They'd been criss-crossing the neighborhood for an hour but Eva still hadn't come up with one idea about where her husband might have gone.

"How about Carmine's Pizza? Maybe he's homesick for Italian food," Lee suggested.

Eva shook her head. "Angelo does not eat pizza. After fourteen months of stale cabbage soup, his stomach is touchy."

Lee thought back to the gusto with which Angelo had eaten his burger the day he arrived, but remembered Eva hadn't been there to see that. She was probably projecting her own experiences with prison food onto him, he decided.

"Eva, how did the two of you survive that hell?" he asked, curious.

"Angelo survived by forcing his mind to see beyond his prison. I survived by remembering I could still be the same woman that you remember. And that spring when we met." She turned a limpid yearning gaze on Lee and for a brief second, his heart seized, thinking of their kisses the night before. In the next moment, he remembered Amanda's warnings that she was hiding something and tried to act objective.

"Oh, I stopped thinking about those days and what might have been. There's no point to it," he said in a light tone.

Eva sat silently for a moment, then gave a seductive laugh and laid her hand on his where it rested on the stickshift. "Have you changed so, Lee? What happened to the man who I waltzed with on the banks of the canals in Venice, in the rain?"

Lee chuckled in self-deprecation. "Dancing's not so good along the Potomac. There's too many tourists."

"More than Venice? That seems difficult to believe," she smiled.

"You never said," he changed the subject idly. "How did you end up in Moscow anyway?"

"They made a tempting offer. Angelo was keen to accept it," she said with a flash of annoyance that he had changed the subject.

"You didn't want to go?"

"There was nothing for me behind the Iron Curtain," she replied, turning to stare out the window.

"I'm surprised you went though. I wouldn't have thought you'd want to start a family in those conditions."

"Oh, that did not bother me," she said. "Angelo was enough work for me to look after – children would have been an unwelcome distraction." She gave a brittle laugh. "Unlike Mandy, I have never been one to desire being a housewife, I'm afraid."

Lee gave her a quizzical look. "Really? I always thought you wanted to have a big family."

"Did you?" she laughed again. "I'm sure I wouldn't have the faintest idea where to begin, having grown up with no mother myself."

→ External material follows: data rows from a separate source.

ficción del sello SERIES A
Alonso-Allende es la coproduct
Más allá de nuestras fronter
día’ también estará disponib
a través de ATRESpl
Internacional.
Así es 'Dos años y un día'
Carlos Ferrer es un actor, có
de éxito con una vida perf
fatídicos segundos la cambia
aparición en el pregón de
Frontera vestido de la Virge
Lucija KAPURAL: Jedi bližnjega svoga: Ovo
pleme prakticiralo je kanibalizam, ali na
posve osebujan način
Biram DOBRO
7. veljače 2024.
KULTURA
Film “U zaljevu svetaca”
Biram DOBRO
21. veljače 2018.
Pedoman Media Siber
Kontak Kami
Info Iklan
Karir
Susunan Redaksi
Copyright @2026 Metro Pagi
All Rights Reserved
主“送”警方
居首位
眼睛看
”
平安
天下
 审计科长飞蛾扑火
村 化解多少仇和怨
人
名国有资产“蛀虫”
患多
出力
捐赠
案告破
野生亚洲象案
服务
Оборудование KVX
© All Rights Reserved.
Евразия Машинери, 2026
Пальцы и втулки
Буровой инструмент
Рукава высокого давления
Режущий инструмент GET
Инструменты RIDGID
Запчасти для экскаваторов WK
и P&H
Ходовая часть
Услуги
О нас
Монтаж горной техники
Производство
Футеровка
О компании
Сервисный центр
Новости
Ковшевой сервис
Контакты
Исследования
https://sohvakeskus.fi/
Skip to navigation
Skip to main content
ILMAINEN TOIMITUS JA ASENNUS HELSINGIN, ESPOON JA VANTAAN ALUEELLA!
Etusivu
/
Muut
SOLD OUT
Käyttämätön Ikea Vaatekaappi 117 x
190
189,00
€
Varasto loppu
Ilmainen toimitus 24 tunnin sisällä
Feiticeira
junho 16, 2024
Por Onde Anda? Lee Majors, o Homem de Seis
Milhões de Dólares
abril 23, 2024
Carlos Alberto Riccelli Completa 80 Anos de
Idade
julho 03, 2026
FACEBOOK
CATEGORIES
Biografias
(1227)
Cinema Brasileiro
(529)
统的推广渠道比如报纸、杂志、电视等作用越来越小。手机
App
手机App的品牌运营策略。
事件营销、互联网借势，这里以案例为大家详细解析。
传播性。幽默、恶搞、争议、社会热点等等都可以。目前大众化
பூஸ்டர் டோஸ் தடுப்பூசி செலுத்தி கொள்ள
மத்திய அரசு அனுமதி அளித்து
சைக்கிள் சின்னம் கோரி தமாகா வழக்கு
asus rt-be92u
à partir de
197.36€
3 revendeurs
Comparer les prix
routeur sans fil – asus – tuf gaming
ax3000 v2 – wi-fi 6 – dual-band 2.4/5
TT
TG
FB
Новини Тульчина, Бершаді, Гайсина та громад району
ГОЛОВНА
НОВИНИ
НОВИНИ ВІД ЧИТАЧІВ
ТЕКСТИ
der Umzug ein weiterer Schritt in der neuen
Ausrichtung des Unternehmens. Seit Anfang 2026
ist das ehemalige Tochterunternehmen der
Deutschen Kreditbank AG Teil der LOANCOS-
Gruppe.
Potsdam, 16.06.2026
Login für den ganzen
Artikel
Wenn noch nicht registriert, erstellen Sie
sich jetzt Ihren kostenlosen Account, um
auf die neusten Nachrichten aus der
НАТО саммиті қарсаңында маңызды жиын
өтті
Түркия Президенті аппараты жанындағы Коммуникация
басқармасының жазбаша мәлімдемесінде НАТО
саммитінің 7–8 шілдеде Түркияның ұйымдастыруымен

"I thought…" Lee stopped, his eye caught by something in his side mirror. There was a car following them – a dark sedan he was certain he'd seen before.

"Is something wrong?" asked Eva.

"No… no, nothing," he answered.


"Francine? I think I know where Angelo went. I mean I don't know where he was all night, but I think I know where he's headed. The ad on the fridge is ripped."

"I just know this is going somewhere," sighed Francine. "Can we cut to the chase?"

Amanda pressed her fingers to her forehead. "I'm sorry. I know I need to stop doing that. Liberty Larry's!" she rushed to say as Francine gave off an annoyed sound. "He's gone to Liberty Larry's to buy a car!"

"I'll get a team there right away," said Francine.

"No, wait," said Amanda immediately. "Let me go over there first. We don't know why he ran away. If he's frightened of something, and you go running in with an army of people…"

"You think he won't run from you?" asked Francine. "He knows you're with us."

"He does, but he knows I'm his friend too," Amanda answered softly. "He knows me."

"He's known you one day!" exclaimed Francine.

"What can I say?" Amanda replied. "His ESP is very good – that's why everyone wants him right?"

"You think he trusts you that much?" Francine was still skeptical.

"I think he knows I don't trust Eva – and I think she's the reason he left. He was fine when I left last night, but I know he saw what I saw at dinner last night."

"Which was what?"

"That she still wanted Lee. That she wasn't making any effort to hide it. I think he knew their time apart had changed her somehow. I think maybe he's just gone off to get his head together."

She could hear Francine clicking her pen over and over while she thought about that.

"Fine," she said eventually. "I'll bring a team, but we'll keep you under distance surveillance until you signal that it's okay to show ourselves."

Amanda gave a sigh of relief. "Thank you, Francine."

She hung up, then grabbed her coat. She was almost out the door before she remembered. Running back to the phone, she quickly recorded a coded message for Lee, in case he called in, then headed out to her car.